= Poker Superstars Invitational Tournament =

Series of televised poker tournaments

The Poker Superstars Invitational Tournament was a series of no limit Texas hold 'em poker tournaments. It was made for television and aired on Fox Sports Net in the United States, Rogers Sportsnet in Canada and Ftn in the United Kingdom.

==Results==

| Season | Year | Winner | Prize | Runner-Up | 3rd place | Details |
|---|---|---|---|---|---|---|
| 1 | 2004 | DEN Gus Hansen | $1,000,000 | Johnny Chan | Phil Ivey | Results |
| 2 | 2005 | USA Johnny Chan | $400,000 | Todd Brunson | Juan Carlos Mortensen | Results |
| 3 | 2006 | USA Todd Brunson | $400,000 | Antonio Esfandiari | Johnny Chan | Results |

==Crew==
The first series was hosted by Chris Rose, with support from poker author Michael Konik and poker professional Mark Gregorich. Mark Gregorich left the show at the end of the first season.

The first series grand finale aired in February 2005 on the same day as Super Bowl XXXIX. Fox carried the Super Bowl that year, so instead of the series' usual home on FSN, NBC carried the finale instead. It was hosted by Matt Vasgersian, with support from poker professional Erick Lindgren.
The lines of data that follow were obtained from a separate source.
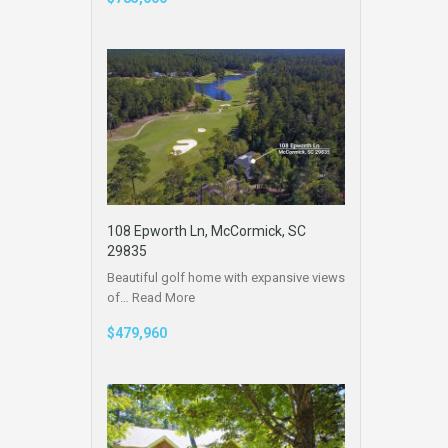
108 Epworth Ln, McCormick, SC
29835
Beautiful golf home with expansive views
of…
Read More
$479,960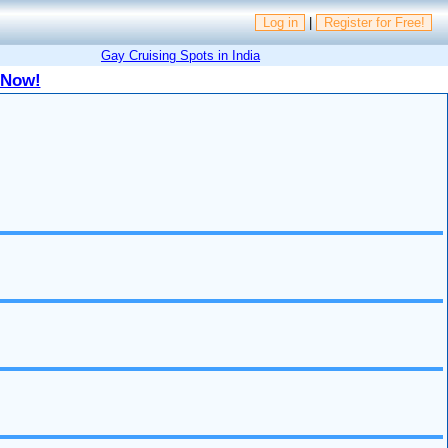
Log in
|
Register for Free!
Gay Cruising Spots in India
 Now!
Backstage interviews were conducted by poker player Evelyn Ng.

The first series was executive produced by David Doyle and Directed by Brian Lockwood.

Howard "The Professor" Lederer replaced Michael Konik at the beginning of the 3rd season, with Annie Duke joining for several episodes as a "special guest". Mary Strong conducted the backstage interviews.

==Computer versions==
There have been two computer games made of the first two seasons of the show.